**TUS TAREAS:**
A - Según el texto sobre el narcisista, ¿cuáles son las tres condiciones que hacen mayores los esfuerzos de Andre? Escríbelas todas.
B - Copia el texto sobre el narcisista entre "El narcisista: Sueños" y "es el riesgo.", ambos incluidos, cambiando "focos" por "reflectores".
C - En el texto sobre el narcisista, ¿por qué Andre casi se pelea con un compañero?

**FRAGMENTO DEL DOCUMENTO:**
■ ■ ■ ■
Aunque la mayor parte de las personas que caen dentro de la tríada oscura no satisfacen completamente los criterios del diagnóstico psiquiátrico, en sus polos más extremos se pierden en la enfermedad mental o se convierten en auténticos criminales, especialmente en el caso de los psicópatas. Pero la variedad “subclínica” resulta mucho más habitual y vive entre nosotros y podemos encontrarlos en las oficinas, las escuelas, los bares y cualquier recodo de la vida cotidiana.
El narcisista: Sueños de gloria
El jugador de rugby al que llamaremos Andre se ha ganado a pulso la justificada fama de ser un “engreído” y todo el mundo le adora por hacer las jugadas más espectaculares y difíciles en los momentos más críticos de los partidos más importantes. Y parece que sus esfuerzos son mayores cuanto más ruge el público, más brillan los focos y mayor es el riesgo.
—En los momentos más difíciles —dijo uno de sus compañeros de equipo a un periodista— nos encanta contar con su presencia.
—Pero la verdad es que Andre —se apresuró a agregar— es un tipo realmente insoportable. Siempre llega tarde a los entrenamientos, se pavonea como si fuera Dios jugando al rugby y jamás le he visto hacer un buen placaje.
Además, Andre tiene la costumbre de desaprovechar las jugadas más sencillas, especialmente en los entrenamientos y en los partidos sin importancia hasta el punto de que, en cierta ocasión, casi se pelea con un compañero por no haberle pasado el balón a él sino a otro jugador que, por cierto, acabó marcando un gol.
■ ■ ■ ■
**DATOS EN BRUTO:**
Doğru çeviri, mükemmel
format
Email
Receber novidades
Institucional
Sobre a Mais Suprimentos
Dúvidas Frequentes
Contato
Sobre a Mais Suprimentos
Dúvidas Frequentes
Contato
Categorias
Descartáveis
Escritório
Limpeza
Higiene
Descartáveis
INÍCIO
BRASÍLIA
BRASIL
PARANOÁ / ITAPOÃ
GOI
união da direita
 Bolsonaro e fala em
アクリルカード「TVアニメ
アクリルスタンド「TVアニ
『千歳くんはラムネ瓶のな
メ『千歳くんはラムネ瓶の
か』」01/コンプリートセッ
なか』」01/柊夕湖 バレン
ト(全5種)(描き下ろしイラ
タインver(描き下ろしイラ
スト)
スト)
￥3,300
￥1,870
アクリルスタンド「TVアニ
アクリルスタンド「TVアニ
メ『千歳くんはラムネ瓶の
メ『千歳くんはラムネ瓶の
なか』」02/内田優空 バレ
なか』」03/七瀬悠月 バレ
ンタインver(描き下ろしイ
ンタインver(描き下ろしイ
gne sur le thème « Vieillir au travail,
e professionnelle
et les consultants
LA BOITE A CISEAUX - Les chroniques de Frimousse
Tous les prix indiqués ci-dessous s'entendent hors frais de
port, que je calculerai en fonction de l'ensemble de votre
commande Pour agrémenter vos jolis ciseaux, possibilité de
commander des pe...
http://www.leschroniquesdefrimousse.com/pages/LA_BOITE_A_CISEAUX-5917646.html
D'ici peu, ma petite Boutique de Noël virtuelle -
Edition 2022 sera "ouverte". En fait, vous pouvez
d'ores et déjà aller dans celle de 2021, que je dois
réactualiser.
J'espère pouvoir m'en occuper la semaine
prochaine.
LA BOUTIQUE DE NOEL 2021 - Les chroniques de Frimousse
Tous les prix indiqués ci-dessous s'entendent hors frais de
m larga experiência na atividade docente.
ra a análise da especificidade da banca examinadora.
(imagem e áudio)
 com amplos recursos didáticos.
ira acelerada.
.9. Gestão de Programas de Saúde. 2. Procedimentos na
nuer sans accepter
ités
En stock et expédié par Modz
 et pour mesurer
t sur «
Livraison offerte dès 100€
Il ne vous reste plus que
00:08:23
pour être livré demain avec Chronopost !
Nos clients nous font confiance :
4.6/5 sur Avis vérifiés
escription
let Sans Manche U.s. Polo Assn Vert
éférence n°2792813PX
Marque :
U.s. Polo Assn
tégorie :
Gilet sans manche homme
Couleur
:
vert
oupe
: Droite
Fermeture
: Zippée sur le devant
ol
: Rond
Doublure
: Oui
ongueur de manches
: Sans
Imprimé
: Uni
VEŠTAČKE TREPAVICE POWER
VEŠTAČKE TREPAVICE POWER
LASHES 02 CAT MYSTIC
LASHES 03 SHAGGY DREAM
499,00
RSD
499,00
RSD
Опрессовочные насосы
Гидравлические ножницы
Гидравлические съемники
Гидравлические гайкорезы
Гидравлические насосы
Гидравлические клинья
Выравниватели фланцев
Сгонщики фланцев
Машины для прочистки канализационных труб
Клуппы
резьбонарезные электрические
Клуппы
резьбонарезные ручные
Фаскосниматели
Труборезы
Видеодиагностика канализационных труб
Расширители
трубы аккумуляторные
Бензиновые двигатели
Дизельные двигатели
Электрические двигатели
■ ■ ■ ■
**RESPUESTAS DEL EJERCICIO:**
A - Cuanto más ruge el público, cuanto más brillan los focos y cuanto mayor es el riesgo.

B -
El narcisista: Sueños de gloria
El jugador de rugby al que llamaremos Andre se ha ganado a pulso la justificada fama de ser un “engreído” y todo el mundo le adora por hacer las jugadas más espectaculares y difíciles en los momentos más críticos de los partidos más importantes. Y parece que sus esfuerzos son mayores cuanto más ruge el público, más brillan los reflectores y mayor es el riesgo.

C - Porque el compañero no le pasó el balón a él, sino a otro jugador.